“El negocio de los recorridos turísticos por la bahía y excursiones de pesca de pez vela, dorado y marlín, ha decaído mucho en los últimos años, debido a que la situación económica de los visitantes no es la misma, y a que las especies citadas, que son las que más buscan quienes salen a pescar, escasean, debido a la sobre explotación pesquera comercial”, señaló el presidente de la sociedad cooperativa de servicios turísticos, Valente Dávalos Andrade.
“Ya no salen picudos ni peces de pesca mayor ni siquiera abriéndose a cuarenta millas de la costa, y ahorita sólo tenemos contratos para dos o tres viajes por semana, e incluso hay lanchas que ni a eso llegan, aunque también en ocasiones los fines de semana hay un poco más de trabajo”, explicó. “Antes nos iba muy bien todo el año, y excelentemente durante las épocas altas de turismo nacional, como son Semana Santa y Pascua, y de turismo extranjero, pero de eso estamos hablando hace quince años aproximadamente”, comentó.
“Entonces también eran menos embarcaciones, y por consiguiente, había menos competencia que ahora, en que hay varias cooperativas trabajando, cada una de ellas con muchos lancheros afiliados, y sin embargo, a nadie nos está yendo bien”, dijo. “Para la próxima semana santa no esperamos que la cosa se mejore, ya estamos resignados, y lo que venga es ganancia”, manifestó.

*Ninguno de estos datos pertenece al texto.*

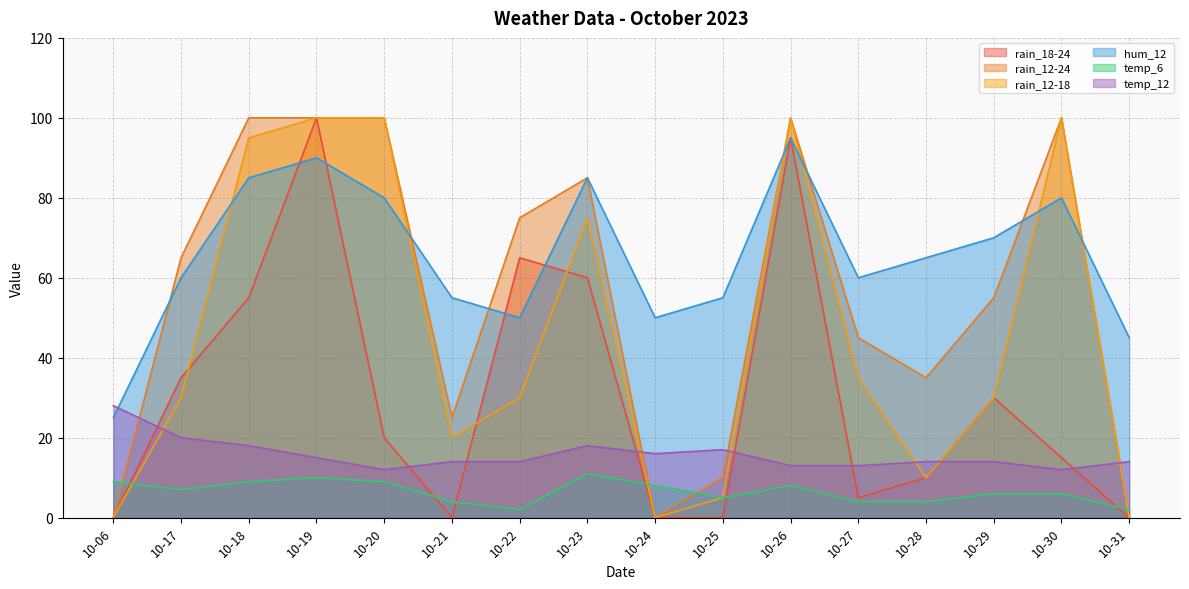

At which label is rain_12-24 closest to 50?

10-27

“Los norteamericanos y cruceros que llegan en cruceros, generalmente hacen contrataciones de lanchas para recorridos y pescar, lo hacen a través de agencias y no directamente, pero el principal porcentaje se van a conocer otras partes del estado, y nosotros nada más los vemos pasar”, se quejó. “El gobierno tampoco nos apoya para nada, porque a pesar de tenemos esta mala racha, ya muy larga, nos exigen cumplir con muchos requisitos muy onerosos, y lo hacemos, pero a cambio, a nosotros no nos dan diesel, como sí hacen con los pescadores ribereños, bajo la excusa de que nosotros no somos productores, sino prestadores de un servicio turístico, y por tanto no acreedores”, culminó diciendo.